The water is rippling, a slight breeze making it nervous. Memories are rippling, too. About four hundred yards to the west, in those trees, is where Trumanell found a boy raping a girl.

A mile past it, Wyatt was found wandering, out of his mind, the night his sister and father disappeared. My father was baptized here, born again and again. I threw a handful of his ashes into this water and they floated like goldfish food.

This park has always been a meeting ground for good and evil, for firsts and lasts.

 

 

23

 

 

I’m a mile from town when I swerve off for a rest stop bathroom. I rip off my jeans and shirt in the bathroom stall. I strip off the protective sleeve on my leg and bare it to the metal. With every body contortion, I’m trying to avoid touching anything.

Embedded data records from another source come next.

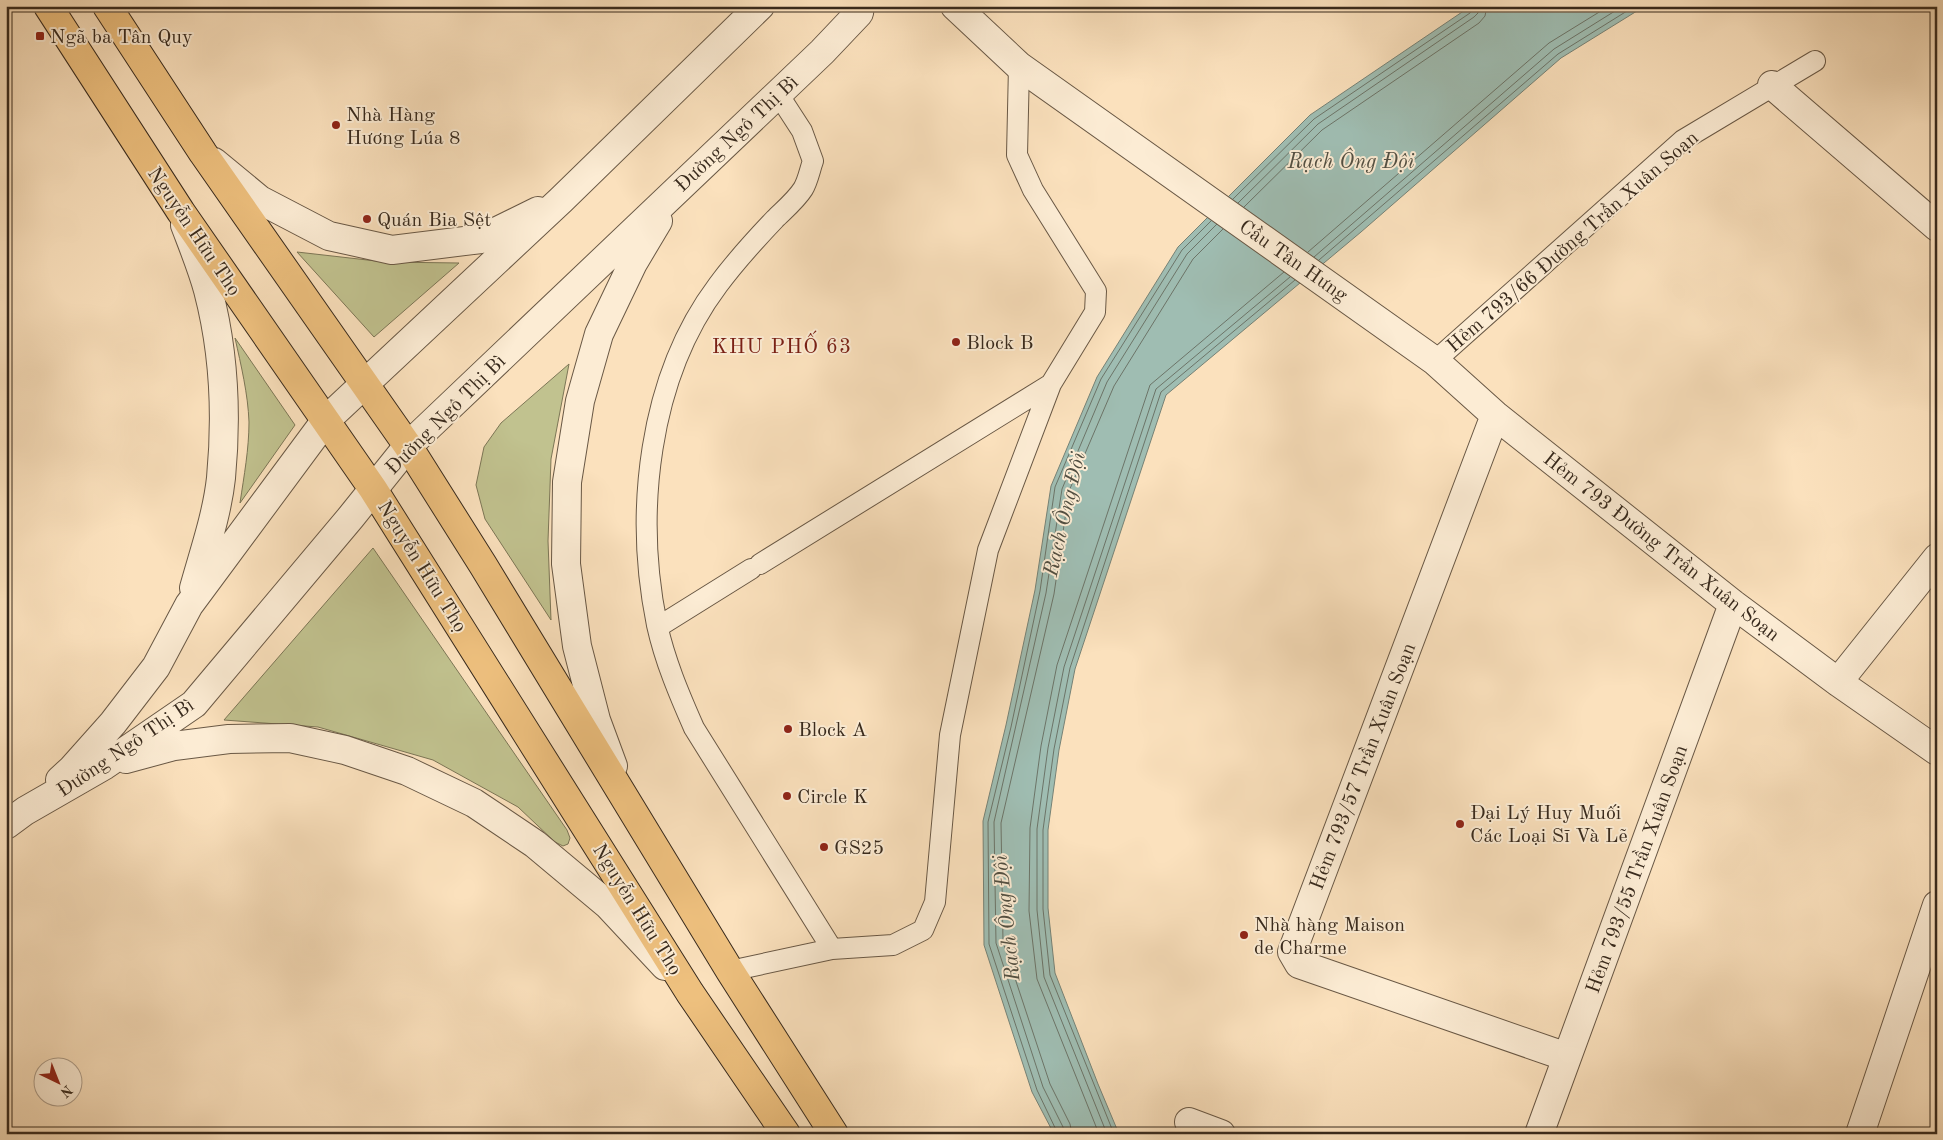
<svg xmlns="http://www.w3.org/2000/svg" width="1943" height="1140" font-family="'Old Standard TT',serif">
	<style>
		.green { fill: #c1c28f; stroke: #7c7656 }
		.water { fill: #9fbdb2; stroke: #768276 }
		.lines { fill: none; stroke-linecap: round; stroke-linejoin: round }
		.shore { stroke: #6c7468; stroke-width: 1 }
		.service-casing { stroke: #695845; stroke-width: 22 }
		.minor-casing { stroke: #695845; stroke-width: 30 }
		.tertiary-casing { stroke: #695845; stroke-width: 30 }
		.primary-casing { stroke: #382a1d; stroke-width: 30 }
		.service { stroke: #fcecd4; stroke-width: 20 }
		.minor { stroke: #fcecd4; stroke-width: 28 }
		.tertiary { stroke: #fcecd4; stroke-width: 28 }
		.primary { stroke: #eec07e; stroke-width: 28 }
		.poi-dot { fill: #8f2418; stroke: #fcecd4; stroke-width: 2 }
		.labels { text-anchor: middle; stroke-width: 4; stroke-linejoin: round; paint-order: stroke }
		.poi-label { font-size: 20px; fill: #382a1d; stroke: #fcecd4; text-anchor: start }
		.street-label { font-size: 20px; fill: #382a1d; stroke: #fcecd4 }
		.water-label { font-size: 21px; font-style: italic; fill: #524f42; stroke: #fcecd4 }
		.neighbourhood-label { font-size: 21px; letter-spacing: 1px; fill: #7a1f14; stroke: #fcecd4 }
	</style>
	<rect width="100%" height="100%" fill="#fbe1bd"/>
	<filter id="stains"><feTurbulence type="fractalNoise" baseFrequency=".004" numOctaves="4"/><feColorMatrix values="0 0 0 0 .2 0 0 0 0 .09 0 0 0 0 .02 0 0 0 .5 -.17"/></filter>
	<radialGradient id="worn" r=".72"><stop offset=".6" stop-color="#630" stop-opacity="0"/><stop offset="1" stop-color="#630" stop-opacity=".3"/></radialGradient>
	<path class="green" d="M297,252L385,262L459,263L374,337Z
		M235,338L295,425L240,503C244,476 249,449 249,422C248,394 241,365 235,338Z
		M569,364L551,459L548,541L551,620L485,519L476,485L484,447L501,423Z
		M373,548L567,830L570,838L568,844L563,846L555,842L518,807L433,760L318,727L224,720Z"/>
	<path class="water" d="M1471,6H1645L1561,58L1361,232L1166,395L1075,669L1059,750L1048,830V908L1055,973L1098,1084L1119,1134H1054L1032,1092L984,945L983,821L1006,725L1035,590L1051,486L1097,377L1178,247L1310,115Z"/>
	<g class="lines">
		<path class="shore" d="M1233,199L1314,119L1470,13L1473,6
			M1238,203L1318,124L1474,17L1478,13L1479,6
			M1244,207L1322,130L1479,23L1485,16L1487,6
			M1308,252L1549,43L1609,6
			M1314,257L1554,49L1623,6
			M1319,260L1558,54L1635,6
			M1058,1134L1037,1090L989,944L988,822L1011,727L1040,591L1055,487L1101,379L1182,250L1211,221
			M1064,1134L1063,1127L1043,1087L996,943L994,822L1046,593L1062,489L1107,382L1187,254L1217,224
			M1072,1134L1070,1124L1050,1084L1003,942L1001,823L1054,594L1069,491L1114,386L1193,259L1223,229
			M1099,1134L1037,979L1029,911L1030,828L1041,746L1057,665L1150,385L1284,272
			M1107,1134L1044,977L1037,910V829L1048,748L1064,667L1156,389L1290,277
			M1114,1134L1050,975L1043,909V830L1054,749L1070,668L1161,392L1295,280"/>
		<g class="service-casing">
			<path id="service" d="M1435,361L1683,140L1815,61
				M760,564L1051,384
				M658,627L751,569
				M832,949L893,945L923,930L935,902L950,735L988,550L1051,384L1095,312L1096,291L1033,190L1017,155L1019,66
				M730,971L832,949L694,728C679,694 665,661 657,625C634,513 648,378 718,285C735,262 755,240 775,219C784,210 796,200 803,189C808,181 810,169 813,161L802,131L778,94"/>
		</g>
		<g class="minor-casing">
			<path id="minor" d="M955,6L1019,66L1435,361L1495,415L1733,604L1838,682L1937,751
				M1772,85L1937,227
				M1495,415L1292,952L1299,964L1567,1057
				M1838,682L1937,558
				M1189,1122L1221,1134
				M1539,1134L1733,604
				M1860,1134L1937,905"/>
		</g>
		<g class="tertiary-casing">
			<path id="tertiary" d="M214,162L260,200L329,236L392,250L481,239L538,211
				M185,225C193,246 202,268 208,290C224,351 227,415 221,478C217,515 204,552 194,588
				M126,759L174,746L229,739L290,738L345,750L407,771L474,803L535,844L608,905L665,966
				M613,766L596,720L577,646L566,564L567,482L580,401L599,334L633,263L658,221
				M60,780L72,769L113,723L156,667L189,605L326,420L561,200L760,6
				M6,825L25,811L105,765L194,704L351,517L408,446L822,52L859,13L860,6"/>
		</g>
		<g class="primary-casing">
			<path id="primary" d="M48,6L181,212L373,489L690,993L786,1134
				M107,6L203,153L408,446L483,565L730,971L834,1134"/>
		</g>
		<use href="#service" class="service"/>
		<use href="#minor" class="minor"/>
		<use href="#tertiary" class="tertiary"/>
		<use href="#primary" class="primary"/>
	</g>
	<g class="poi-dot">
		<rect x="35" y="31" width="10" height="10" rx="2.5"/>
		<circle cx="336" cy="125" r="5"/>
		<circle cx="367" cy="219" r="5"/>
		<circle cx="956" cy="342" r="5"/>
		<circle cx="788" cy="729" r="5"/>
		<circle cx="787" cy="796" r="5"/>
		<circle cx="1460" cy="824" r="5"/>
		<circle cx="824" cy="847" r="5"/>
		<circle cx="1244" cy="935" r="5"/>
	</g>
	<g class="labels">
		<g class="poi-label">
			<text x="50" y="43">Ngã ba Tân Quy</text>
			<text x="346" y="121">Nhà Hàng<tspan x="346" dy="23">Hương Lúa 8</tspan></text>
			<text x="377" y="226">Quán Bia Sệt</text>
			<text x="966" y="349">Block B</text>
			<text x="798" y="736">Block A</text>
			<text x="797" y="803">Circle K</text>
			<text x="1470" y="819">Đại Lý Huy Muối<tspan x="1470" dy="23">Các Loại Sĩ Và Lẽ</tspan></text>
			<text x="834" y="854">GS25</text>
			<text x="1254" y="931">Nhà hàng Maison<tspan x="1254" dy="23">de Charme</tspan></text>
		</g>
		<g class="street-label">
			<text transform="translate(736 133) rotate(-43)" y="7">Đường Ngô Thị Bì</text>
			<text transform="translate(195 231) rotate(56)" y="7">Nguyễn Hữu Thọ</text>
			<text transform="translate(1572 241) rotate(-41)" y="7">Hẻm 793/66 Đường Trần Xuân Soạn</text>
			<text transform="translate(1294 260) rotate(35)" y="7">Cầu Tân Hưng</text>
			<text transform="translate(445 414) rotate(-45)" y="7">Đường Ngô Thị Bì</text>
			<text transform="translate(1662 546) rotate(38)" y="7">Hẻm 793 Đường Trần Xuân Soạn</text>
			<text transform="translate(423 566) rotate(58)" y="7">Nguyễn Hữu Thọ</text>
			<text transform="translate(125 747) rotate(-34)" y="7">Đường Ngô Thị Bì</text>
			<text transform="translate(1362 766) rotate(-69)" y="7">Hẻm 793/57 Trần Xuân Soạn</text>
			<text transform="translate(1636 869) rotate(-70)" y="7">Hẻm 793/55 Trần Xuân Soạn</text>
			<text transform="translate(638 909) rotate(58)" y="7">Nguyễn Hữu Thọ</text>
		</g>
		<g class="water-label">
			<text x="1351" y="168">Rạch Ông Đội</text>
			<text transform="translate(1064 514) rotate(-77)" y="7">Rạch Ông Đội</text>
			<text transform="translate(1006 918) rotate(-96)" y="7">Rạch Ông Đội</text>
		</g>
		<g class="neighbourhood-label">
			<text x="782" y="353">KHU PHỐ 63</text>
		</g>
	</g>
	<rect width="1943" height="1140" fill="none" stroke="#fbe1bd" stroke-width="25"/>
	<rect x="8" y="8" width="1928" height="1125" fill="none" stroke="#382a1d" stroke-width="2.5"/>
	<rect x="12" y="12" width="1918" height="1115" fill="none" stroke="#382a1d"/>
	<g transform="translate(58 1082) rotate(137)"><circle r="24" fill="#fcecd4" stroke="#ae9e8b"/>
	<path d="M0-4L9 19L0 12L-9 19Z" fill="#8f2418"/>
	<text y="-8" font-size="14" font-weight="bold" text-anchor="middle" fill="#382a1d">N</text>
	</g>
	<rect width="100%" height="100%" filter="url(#stains)"/>
	<rect width="100%" height="100%" fill="url(#worn)"/>
</svg>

I feel like I’m getting naked in one of those bug traps where every side of the box is sticky.

It is pitiful, manic, but I scratch at the invisible bugs on my thigh and my prosthesis until a fingernail breaks.

I take a shaky breath. And another.

While a woman gets high in the bathroom stall to my left and a little girl throws up in the one on my right, I sit on the lid of a toilet in my underwear and massage my stump.